MobileNetSpatialDetectionNetwork with portrait cam?

Aartificiel · Dec 27, 2021

hello!

using an OAK-D installed in portrait orientation. got the code working for RGB and monos (including the 2-stage manip rotate at resolution of multiples of 16 and resize (without preserving aspect ratio) to 300x300 for mobilenet). using C++.

everything "works" (in terms of compile/running), NN recognizes and frames things, but the depth values and tracking are wonky and i now assume that the stereo code is thrown off by the cameras locations (above/below instead of left/right).

is there a way to compensate for that?

or should i dislocate the depth and NN, use non-spatial MobileNetDetection, iterating the tracklets and calling the spatial calculator on depth image with rotated coords?

in other words is the MobileNetSpatialDetectionNetwork a simple "convenient" one-stop solution that correlates the NN coords with the depth frame and slaps the coordinates on the blobs, or is there more to it than that? does the ObjectTracker care about depth data?

endgame is to get the equivalent data produced by the spatial_object_tracker example, but in portrait orientation.

thanks!
alex.

erik · Dec 30, 2021

artificiel sorry for the delay. I assume your suggestion should work. The main reason is that the color frames are rotated, while depth frames aren't, which leads to the issue you have. You could also try rotating depth frames (not sure if it would work, but worth a try). As you mentioned, it's a one-stop solution, it doesn't (currently) take into the account any potential rotations.
Thanks, Erik

Aartificiel · Jan 2, 2022

hello Erik! thanks for the follow-up.

maybe I was not clear but yes I do rotate the mono cams, and I can confirm the depth value are "wrong". I assume the StereoDepth expects left-right disparity. it would be great to have a way to indicate the camera orientation to StereoDepth.

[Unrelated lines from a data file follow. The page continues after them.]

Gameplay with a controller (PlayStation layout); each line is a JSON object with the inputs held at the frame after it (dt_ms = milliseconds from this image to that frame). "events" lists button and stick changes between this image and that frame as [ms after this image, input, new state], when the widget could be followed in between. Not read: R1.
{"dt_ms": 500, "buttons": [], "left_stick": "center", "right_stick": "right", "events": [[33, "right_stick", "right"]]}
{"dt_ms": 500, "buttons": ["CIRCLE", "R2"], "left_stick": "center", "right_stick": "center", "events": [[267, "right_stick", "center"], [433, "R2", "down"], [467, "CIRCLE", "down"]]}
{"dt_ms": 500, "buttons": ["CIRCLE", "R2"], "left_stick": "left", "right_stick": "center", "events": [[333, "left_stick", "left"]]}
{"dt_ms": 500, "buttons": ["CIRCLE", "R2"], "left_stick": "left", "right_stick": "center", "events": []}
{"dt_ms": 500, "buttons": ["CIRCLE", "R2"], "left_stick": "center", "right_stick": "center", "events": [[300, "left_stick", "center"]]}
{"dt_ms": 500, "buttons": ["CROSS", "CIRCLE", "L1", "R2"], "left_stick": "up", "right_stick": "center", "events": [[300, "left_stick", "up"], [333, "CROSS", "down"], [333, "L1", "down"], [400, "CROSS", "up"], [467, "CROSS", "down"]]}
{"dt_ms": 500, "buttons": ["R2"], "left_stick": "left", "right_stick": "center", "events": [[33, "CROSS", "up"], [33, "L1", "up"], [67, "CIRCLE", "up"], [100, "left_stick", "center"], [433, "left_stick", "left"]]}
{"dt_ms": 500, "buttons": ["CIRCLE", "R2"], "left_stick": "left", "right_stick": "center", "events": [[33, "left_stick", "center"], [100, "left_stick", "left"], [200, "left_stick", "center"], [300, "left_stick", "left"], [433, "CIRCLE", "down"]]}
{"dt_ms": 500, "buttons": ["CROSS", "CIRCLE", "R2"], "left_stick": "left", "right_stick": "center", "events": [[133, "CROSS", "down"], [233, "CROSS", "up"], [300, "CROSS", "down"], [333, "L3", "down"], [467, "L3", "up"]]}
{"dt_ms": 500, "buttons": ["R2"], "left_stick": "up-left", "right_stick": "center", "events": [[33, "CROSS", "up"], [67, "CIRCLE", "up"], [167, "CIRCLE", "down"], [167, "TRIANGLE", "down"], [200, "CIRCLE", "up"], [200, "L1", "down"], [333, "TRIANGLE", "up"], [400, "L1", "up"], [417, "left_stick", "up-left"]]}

i have a follow-up question: I'm passing the RGB data to Mobilenet 300x300 with camRgb.setPreviewKeepAspectRatio(False), so the whole RGB frame is considered (it works well with our conditions and targets). the ImgDetections coordinates are returned the <0..1> range. is that <0..1> range calibrated to the <0..1> range of a SpatialLocationCalculator fed with StereoDepth? or is there something else required to correlate correctly the RGB and depth data?

(or course in my sideways case I will need to rotate the ImgDetection coordinates -90º before feeding then to the LocationCalculator).

thanks,
alex.

erik · Jan 4, 2022

Hello artificiel ,
could you share the minimal reproducible code for this detecting after rotating? Another option would be to rotate after object detection/tracking, so you don't get into issues that you are facing. Thoughts?
Regarding second question, it's the 0..1 of the RGB frame, as inference is done on the RGB frame.
Thanks, Erik